=== RECORDS SHOWN ===
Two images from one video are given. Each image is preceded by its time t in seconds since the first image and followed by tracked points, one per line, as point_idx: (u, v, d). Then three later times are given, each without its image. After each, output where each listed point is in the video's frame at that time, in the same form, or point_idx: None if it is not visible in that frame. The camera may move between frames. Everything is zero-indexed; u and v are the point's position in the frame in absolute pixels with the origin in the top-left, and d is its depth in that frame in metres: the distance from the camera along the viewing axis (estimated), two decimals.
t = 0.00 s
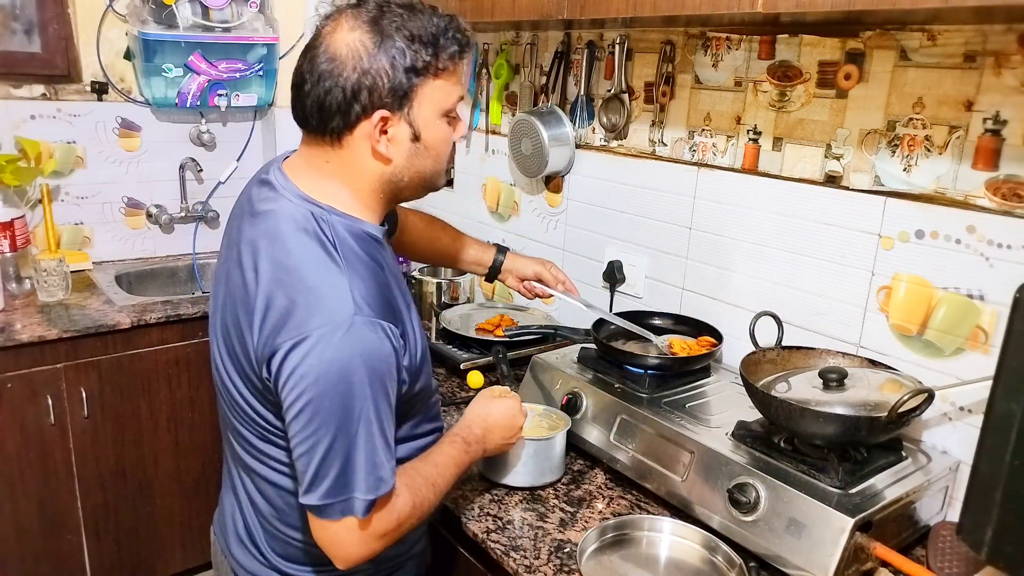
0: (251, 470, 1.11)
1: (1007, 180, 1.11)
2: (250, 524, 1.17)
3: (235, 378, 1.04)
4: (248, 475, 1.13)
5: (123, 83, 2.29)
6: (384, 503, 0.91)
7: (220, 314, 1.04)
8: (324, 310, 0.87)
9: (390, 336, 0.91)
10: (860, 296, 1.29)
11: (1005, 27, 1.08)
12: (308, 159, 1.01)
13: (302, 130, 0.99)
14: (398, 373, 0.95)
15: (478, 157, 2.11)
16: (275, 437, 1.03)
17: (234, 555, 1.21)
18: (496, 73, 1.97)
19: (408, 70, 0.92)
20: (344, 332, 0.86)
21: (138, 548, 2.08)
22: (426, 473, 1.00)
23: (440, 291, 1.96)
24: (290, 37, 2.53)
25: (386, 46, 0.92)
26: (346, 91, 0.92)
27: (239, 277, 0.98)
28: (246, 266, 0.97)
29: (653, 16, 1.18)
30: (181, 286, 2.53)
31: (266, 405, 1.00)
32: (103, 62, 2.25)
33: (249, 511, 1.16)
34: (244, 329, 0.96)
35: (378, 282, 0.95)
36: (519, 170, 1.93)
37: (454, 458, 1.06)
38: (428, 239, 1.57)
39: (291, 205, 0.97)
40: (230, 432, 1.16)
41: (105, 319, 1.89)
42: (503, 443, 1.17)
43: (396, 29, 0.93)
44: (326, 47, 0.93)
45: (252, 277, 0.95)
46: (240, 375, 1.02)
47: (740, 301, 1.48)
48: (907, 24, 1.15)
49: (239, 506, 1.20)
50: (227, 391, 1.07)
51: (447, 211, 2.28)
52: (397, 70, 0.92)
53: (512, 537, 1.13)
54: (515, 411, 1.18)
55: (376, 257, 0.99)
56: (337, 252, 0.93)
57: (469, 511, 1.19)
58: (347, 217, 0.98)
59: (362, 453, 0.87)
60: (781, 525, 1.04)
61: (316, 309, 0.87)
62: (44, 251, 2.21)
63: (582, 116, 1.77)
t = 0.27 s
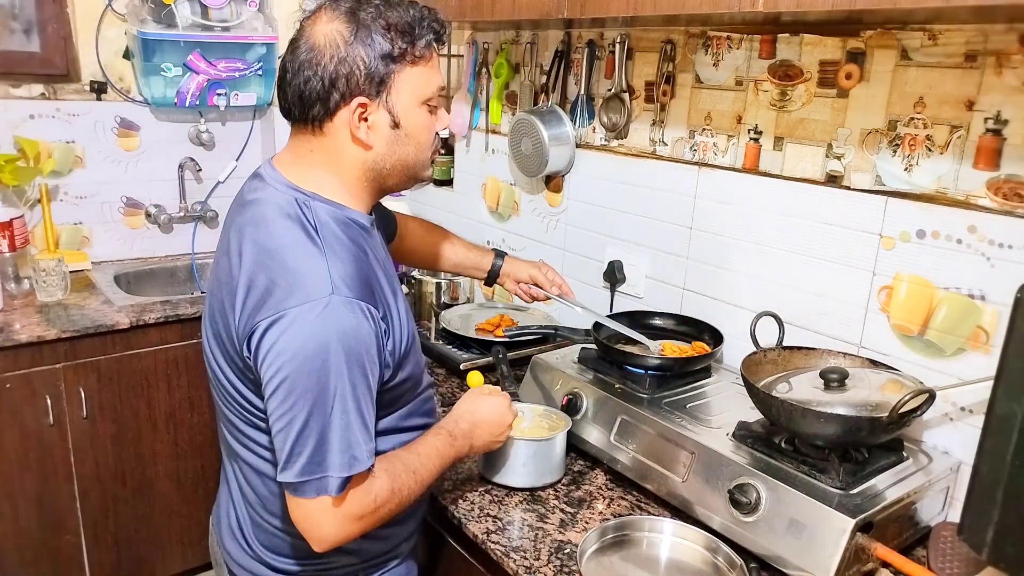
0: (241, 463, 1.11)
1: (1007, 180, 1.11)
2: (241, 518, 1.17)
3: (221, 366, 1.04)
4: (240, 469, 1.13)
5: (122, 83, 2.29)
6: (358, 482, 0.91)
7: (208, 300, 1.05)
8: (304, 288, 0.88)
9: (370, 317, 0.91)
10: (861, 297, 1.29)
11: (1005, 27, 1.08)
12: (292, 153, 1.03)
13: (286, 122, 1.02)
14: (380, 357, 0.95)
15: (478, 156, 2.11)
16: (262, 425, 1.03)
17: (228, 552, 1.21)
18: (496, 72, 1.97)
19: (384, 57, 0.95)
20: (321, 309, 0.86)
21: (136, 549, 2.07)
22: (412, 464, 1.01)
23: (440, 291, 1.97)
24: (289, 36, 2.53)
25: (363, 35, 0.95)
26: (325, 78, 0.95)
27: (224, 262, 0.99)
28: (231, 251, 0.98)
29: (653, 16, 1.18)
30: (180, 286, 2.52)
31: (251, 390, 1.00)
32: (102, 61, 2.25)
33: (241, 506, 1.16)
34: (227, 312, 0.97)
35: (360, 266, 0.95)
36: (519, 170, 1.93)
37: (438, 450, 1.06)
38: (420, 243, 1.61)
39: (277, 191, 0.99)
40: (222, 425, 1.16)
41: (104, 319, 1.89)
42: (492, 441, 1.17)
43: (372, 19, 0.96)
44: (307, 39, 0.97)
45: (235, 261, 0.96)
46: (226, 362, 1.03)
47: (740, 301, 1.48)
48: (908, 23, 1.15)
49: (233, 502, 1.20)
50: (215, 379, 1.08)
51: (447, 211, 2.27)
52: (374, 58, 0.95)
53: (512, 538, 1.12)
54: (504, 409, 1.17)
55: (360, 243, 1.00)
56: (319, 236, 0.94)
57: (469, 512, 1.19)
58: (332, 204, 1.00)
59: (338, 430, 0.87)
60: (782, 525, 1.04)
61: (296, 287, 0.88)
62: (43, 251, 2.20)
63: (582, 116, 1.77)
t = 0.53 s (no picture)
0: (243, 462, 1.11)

=== ASSIGNMENT ===
The required output is each record above, reproduced exactly, without its pictures.

=== PROBLEM SOLUTION ===
Two images from one video are given. Each image is preceded by its time t in seconds since the first image and followed by tracked points, one per line, as point_idx: (u, v, d). Then three later times are given, each without its image. After each, output where each listed point is in the video's frame at that time, in the same form, or point_idx: None if it is not visible in that frame. The camera may move between frames. Everything is zero-indexed; u and v are the point's position in the frame in absolute pixels with the origin in the top-left, and d is its depth in that frame in metres: the distance from the camera along the viewing axis (estimated), two decimals.
t = 0.00 s
0: (251, 470, 1.11)
1: (1007, 180, 1.11)
2: (250, 524, 1.17)
3: (235, 378, 1.04)
4: (248, 475, 1.13)
5: (123, 83, 2.29)
6: (384, 503, 0.91)
7: (220, 314, 1.04)
8: (324, 310, 0.87)
9: (390, 336, 0.91)
10: (860, 296, 1.29)
11: (1005, 27, 1.08)
12: (308, 159, 1.01)
13: (302, 130, 0.99)
14: (398, 373, 0.95)
15: (478, 157, 2.11)
16: (275, 437, 1.03)
17: (234, 555, 1.21)
18: (496, 73, 1.97)
19: (408, 70, 0.92)
20: (344, 332, 0.86)
21: (138, 548, 2.08)
22: (426, 473, 1.00)
23: (440, 291, 1.96)
24: (290, 37, 2.53)
25: (386, 46, 0.92)
26: (346, 91, 0.92)
27: (239, 277, 0.98)
28: (246, 266, 0.97)
29: (653, 16, 1.18)
30: (181, 286, 2.53)
31: (266, 405, 1.00)
32: (103, 62, 2.25)
33: (249, 511, 1.16)
34: (244, 329, 0.96)
35: (378, 282, 0.95)
36: (519, 170, 1.93)
37: (454, 458, 1.06)
38: (428, 239, 1.57)
39: (291, 205, 0.97)
40: (230, 432, 1.16)
41: (105, 319, 1.89)
42: (503, 443, 1.17)
43: (396, 29, 0.93)
44: (326, 47, 0.93)
45: (252, 277, 0.95)
46: (240, 375, 1.02)
47: (740, 301, 1.48)
48: (907, 24, 1.15)
49: (239, 506, 1.20)
50: (227, 391, 1.07)
51: (447, 211, 2.28)
52: (397, 70, 0.92)
53: (512, 537, 1.13)
54: (515, 411, 1.18)
55: (376, 257, 0.99)
56: (337, 252, 0.93)
57: (469, 511, 1.19)
58: (347, 217, 0.98)
59: (362, 453, 0.87)
60: (781, 525, 1.04)
61: (316, 309, 0.87)
62: (44, 251, 2.21)
63: (582, 116, 1.77)
t = 0.27 s
0: (241, 463, 1.11)
1: (1007, 180, 1.11)
2: (241, 518, 1.17)
3: (221, 366, 1.04)
4: (240, 469, 1.13)
5: (122, 83, 2.29)
6: (358, 482, 0.91)
7: (208, 300, 1.05)
8: (304, 288, 0.88)
9: (370, 317, 0.91)
10: (861, 297, 1.29)
11: (1005, 27, 1.08)
12: (292, 153, 1.03)
13: (286, 122, 1.02)
14: (380, 357, 0.95)
15: (478, 156, 2.11)
16: (262, 425, 1.03)
17: (228, 552, 1.21)
18: (496, 72, 1.97)
19: (384, 57, 0.95)
20: (321, 309, 0.86)
21: (136, 549, 2.07)
22: (412, 464, 1.01)
23: (440, 291, 1.97)
24: (289, 36, 2.53)
25: (363, 35, 0.95)
26: (325, 78, 0.95)
27: (224, 262, 0.99)
28: (231, 251, 0.98)
29: (653, 16, 1.18)
30: (180, 286, 2.52)
31: (251, 390, 1.00)
32: (102, 61, 2.25)
33: (241, 506, 1.16)
34: (227, 312, 0.97)
35: (360, 266, 0.95)
36: (519, 170, 1.93)
37: (438, 450, 1.06)
38: (420, 243, 1.61)
39: (277, 191, 0.99)
40: (222, 425, 1.16)
41: (104, 319, 1.89)
42: (492, 441, 1.17)
43: (372, 19, 0.96)
44: (307, 39, 0.97)
45: (235, 261, 0.96)
46: (226, 362, 1.03)
47: (740, 301, 1.48)
48: (908, 23, 1.15)
49: (233, 502, 1.20)
50: (215, 379, 1.08)
51: (447, 211, 2.27)
52: (374, 58, 0.95)
53: (512, 538, 1.12)
54: (504, 409, 1.17)
55: (360, 243, 1.00)
56: (319, 236, 0.94)
57: (469, 512, 1.19)
58: (332, 204, 1.00)
59: (338, 430, 0.87)
60: (782, 525, 1.04)
61: (296, 287, 0.88)
62: (43, 251, 2.20)
63: (582, 116, 1.77)
t = 0.53 s (no picture)
0: (243, 462, 1.11)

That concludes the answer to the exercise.